Johnson v. United States, No. 03-9685 (U.S. April 4, 2005) : In a 5-4 decision, the Supreme Court by Justice Souter ruled that when a petitioner files a § 2255 petition based on a claim that his federal sentence was improperly enhanced by a state conviction that was vacated subsequent to the federal sentencing, AEDPA’s one-year statute of limitations starts running as of the date that the petitioner receives notice of the state court order vacating the predicate state conviction. However, the Court also ruled that a petitioner can take advantage of this rule only if he has sought vacatur of his state conviction with due diligence after the district court has entered judgment in the federal case. Because the petitioner Johnson waited more than 3 years after entry of judgment in the federal case to file a motion in state court to vacate the predicate convictions, and proffered no excuse for the delay apart from his status as a pro se litigant, the Court concluded that “Johnson fell far short of reasonable diligence in challenging the state conviction” and thus that his § 2255 was untimely.

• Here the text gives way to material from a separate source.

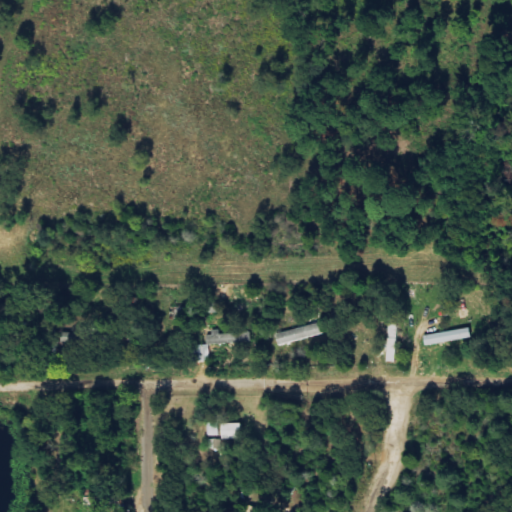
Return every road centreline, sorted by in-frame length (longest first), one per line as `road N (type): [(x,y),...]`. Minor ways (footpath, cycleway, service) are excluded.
road 1 (residential): [(0,380),(511,379)]
road 2 (residential): [(374,511),(403,425),(399,380)]
road 3 (residential): [(155,511),(160,380)]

Justice Kennedy dissented, joined by the very odd line-up of Justices Stevens, Scalia, and Ginsburg. The dissent agreed with the majority that AEDPA’s one-year clock should begin running as of the date that petitioner receives notice of the state court order vacating the state conviction, but rejected the additional requirement of due diligence in seeking the state remedy.
The lesson of Johnson is relatively simple. Defendants sentenced under a statute (e.g., 18 U.S.C. § 922(e), the Armed Career Criminal Act) or a Guidelines provision (e.g., §4B1.1, the Career Offender Guideline) that call for an enhancement of the federal sentence based on a prior state conviction (or convictions) who wish to eventually challenge their federal sentences under § 2255 must exercise “reasonable diligence” in seeking to vacate the predicate convictions once judgment has been entered by the district court. The key point to remember is that due diligence is measured from when the federal judgment of conviction is entered, not when the judgment becomes final (i.e., when the appeal has been affirmed and cert. has been denied).